He therefore applied to the pope for annulment of marriage, but the unhappy Clement VII, now in the emperor's fist, felt unable to give it to him. He writhed and twisted, dallied with the proposals that Henry should take a second wife, or that his illegitimate son the Duke of Richmond should marry his half sister Mary; in short he was ready to grant a dispensation for anything save for the one horrible crime of divorce—as the annulment was then called. His difficulties in getting at the rights of the question were not made easier by the readiness of both parties to commit a little perjury or to forge a little bull to further their cause.
Seeing no help in sight from Rome Henry began to collect the opinions of universities and "strange doctors." The English, French, and Italian universities decided as the king wished that his marriage was null; Wittenberg and Marburg rendered contrary opinions. Many theologians, including Erasmus, Luther, and Melanchthon, expressed the opinion that bigamy would be the best way to meet the situation.
But more was needed to make the annulment legal than the verdict of universities. Repulsed by Rome Henry was forced to make an alliance, though it proved but a temporary one, with the Reforming and anti-clerical parties in his realm. At Easter, 1529, Lutheran books began to circulate at court, books {288} advocating the confiscation of ecclesiastical property and the reduction of the church to a state of primitive simplicity. To Chapuis, the imperial ambassador, Henry pointedly praised Luther, whom he had lately called "a wolf of hell and a limb of Satan," remarking that though he had mixed heresy in his books that was not sufficient reason for reproving and rejecting the many truths he had brought to light. To punish Wolsey for the failure to secure what was wanted from Rome, [Sidenote: November 4, 1530] the pampered minister was arrested for treason, but died of chagrin before he could be executed. "Had I served my God," said he, "as diligently as I have served my king, he would not have given me over in my grey hairs."
[Sidenote: Reformation Parliament, November 3, 1529]
In the meantime there had already met that Parliament that was to pass, in the seven years of its existence, the most momentous and revolutionary laws as yet placed upon the statute-books. The elections were free, or nearly so; the franchise varied from a fairly democratic one in London to a highly oligarchical one in some boroughs. Notwithstanding the popular feeling that Catharine was an injured woman and that war with the Empire might ruin the valuable trade with Flanders, the "government," as would now be said, that is, the king, received hearty support by the majority of members. The only possible explanation for this, apart from the king's acknowledged skill as a parliamentary leader, is the strength of the anti-clerical feeling. The rebellion of the laity against the clergy, and of the patriots against the Italian yoke, needed but the example of Germany to burst all the dykes and barriers of medieval custom. The significance of the revolution was that it was a forcible reform of the church by the state. The wish of the people was to end ecclesiastical abuses without much regard to doctrine; the wish of the king was to make himself {289} "emperor and pope" in his own dominions. While Henry studied Wyclif's program, and the people read the English Testament, the lessons they derived from these sources were at first moral and political, not doctrinal or philosophic.

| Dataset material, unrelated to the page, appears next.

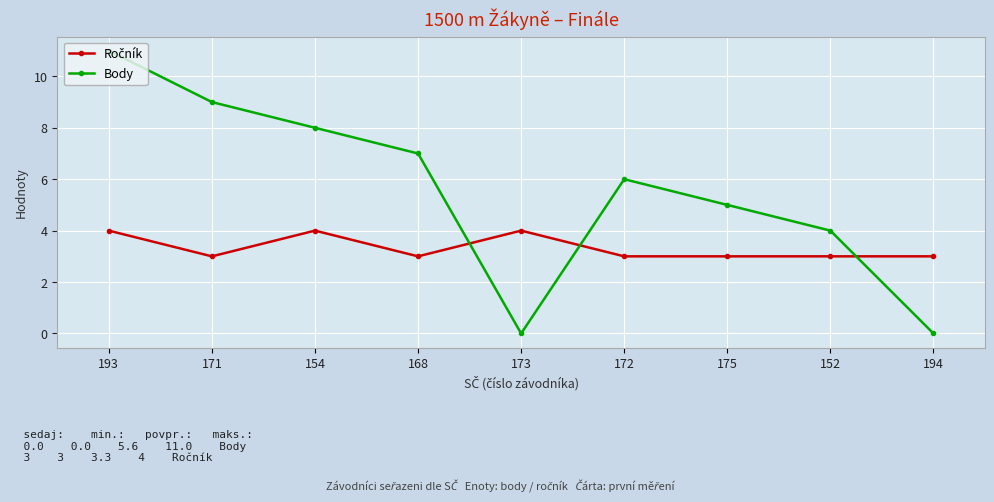

In Body, how many points are higher than both neighbors (excluding endpoints)?

1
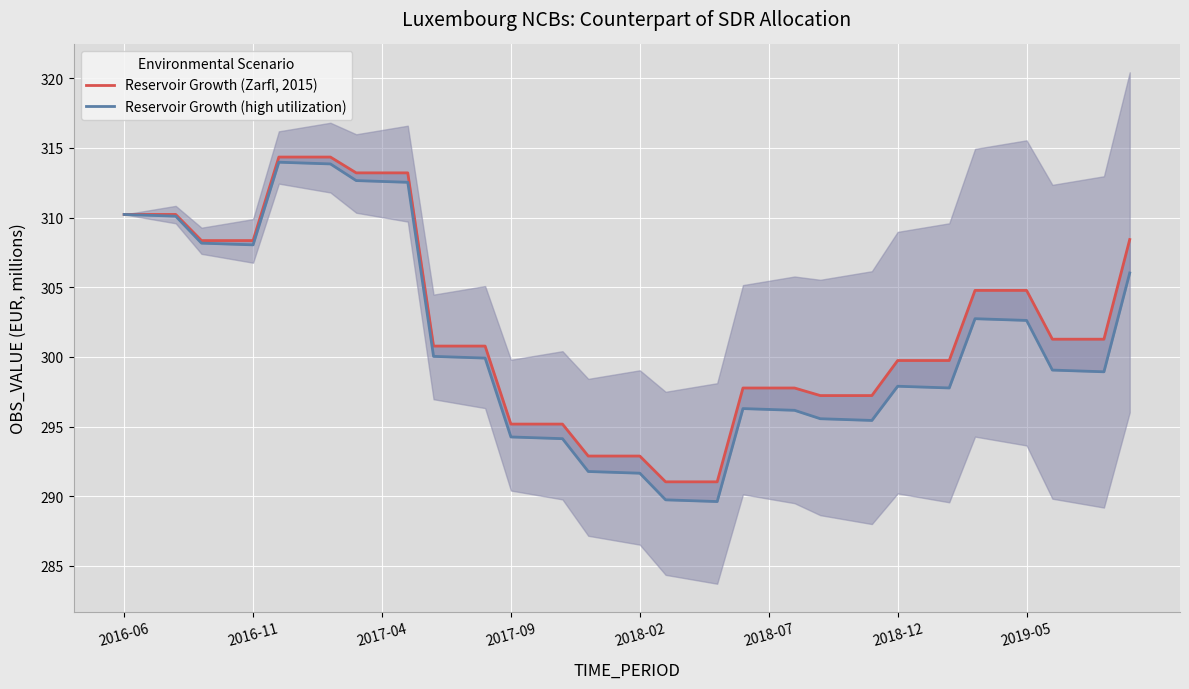

How many series are shown in this chart?

2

[Sidenote: Submission of the clergy, December 1530]
The first step in the reduction of the church was taken when the attorney-general filed in the court of King's Bench an information against the whole body of the clergy for violating the statutes of Provisors and Praemunire by having recognized Wolsey's legatine authority. Of course there was no justice in this; the king himself had recognized Wolsey's authority and anyone who had denied it would have been punished. But the suit was sufficient to accomplish the government's purposes, which were, first to wring money from the clergy and then to force them to declare the king "sole protector and supreme head of the church and clergy of England." Reluctantly the Convocation of Canterbury accepted this demand in the form that the king was, "their singular protector, only and supreme lord and, as far as the law of Christ allows, even Supreme Head." Henry further proposed that the oaths of the clergy to the pope be abolished and himself made supreme legislator. [Sidenote: May 15, 1532] Convocation accepted this demand also in a document known as "the submission of the clergy."

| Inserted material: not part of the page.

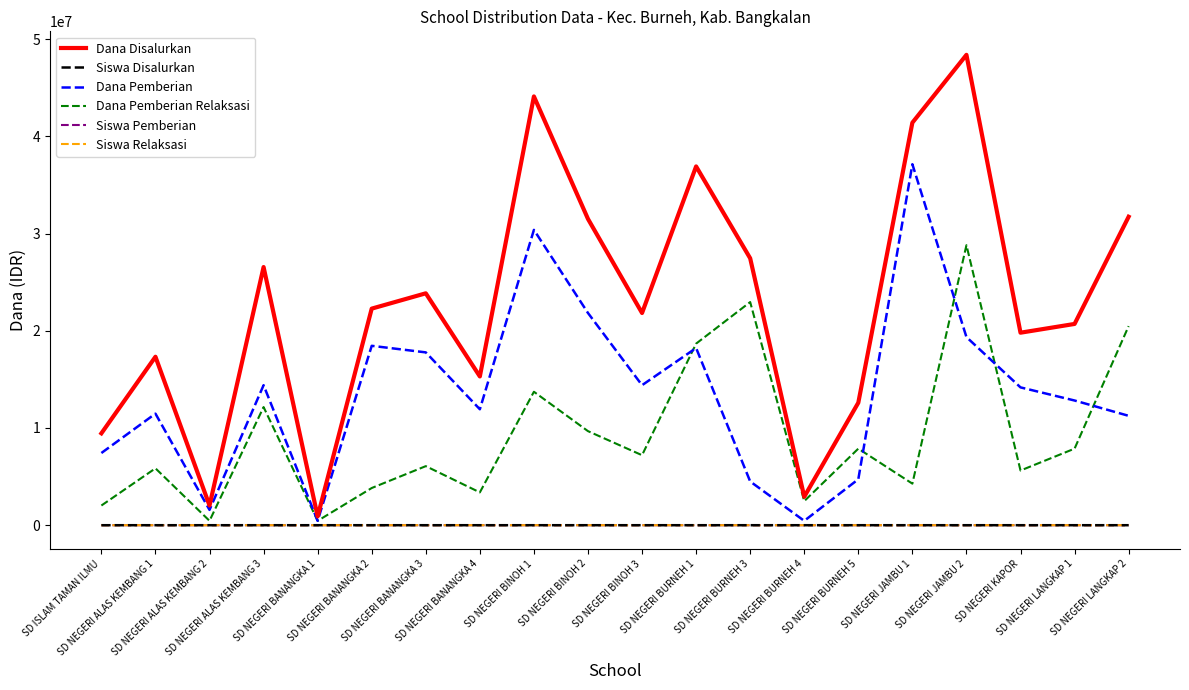

Which series has the largest total across all categories?

Dana Disalurkan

If such was the action of the spiritual estate, it was natural that the temporal peers and the Commons in parliament should go much further. [Sidenote: 1532] A petition of the Commons, really emanating from the government and probably from Thomas Cromwell, complained bitterly of the tyranny of the ordinaries in ecclesiastical jurisdiction, of excessive fees and vexations and frivolous charges of heresy made against unlearned laymen. [Sidenote: May 1532] Abuses of like nature were dealt with in statutes limiting the fees exacted by priests and regulating {290} pluralities and non-residence. Annates were abolished with the proviso that the king might negotiate with the pope,—the intention of the government being thus to bring pressure to bear on the curia. No wonder the clergy were thoroughly frightened. Bishop Fisher, their bravest champion, protested in the House of Lords: "For God's sake, see what a realm the kingdom of Boheme was, and when the church fell down, there fell the glory of the kingdom. Now with the Commons is nothing but 'Down with the church,' and all this meseemeth is for lack of faith only."

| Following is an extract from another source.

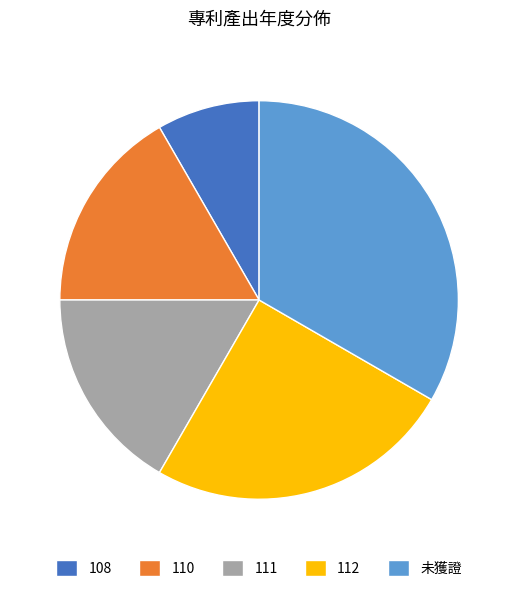

Which has a higher value, 112 or 110?

112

[Sidenote: Marriage with Anne Boleyn]
It had taken Henry several years to prepare the way for his chief object, the divorce. His hand was at last forced by the knowledge that Anne was pregnant; he married her on January 25, 1533, without waiting for final sentence of annulment of marriage with Catharine. In so doing he might seem, at first glance, to have followed the advice so freely tendered him to discharge his conscience by committing bigamy; but doubtless he regarded his first marriage as illegal all the time and merely waited for the opportunity to get a court that would so pronounce it. The vacancy of the archbishopric of Canterbury enabled him to appoint to it Thomas Cranmer, [Sidenote: Cranmer] the obsequious divine who had first suggested his present plan. Cranmer was a Lutheran, so far committed to the new faith that he had married; he was intelligent, learned, a wonderful master of language, and capable at last of dying for his belief. But that he showed himself pliable to his master's wishes beyond all bounds of decency is a fact made all the more glaring by the firm and honorable conduct of More and Fisher. His worst act was possibly on the occasion of his nomination to the province of Canterbury; wishing to be confirmed by the pope he concealed his real views and took an oath of obedience to the Holy See, having previously signed {291} a protest that he considered the oath a mere form and not a reality.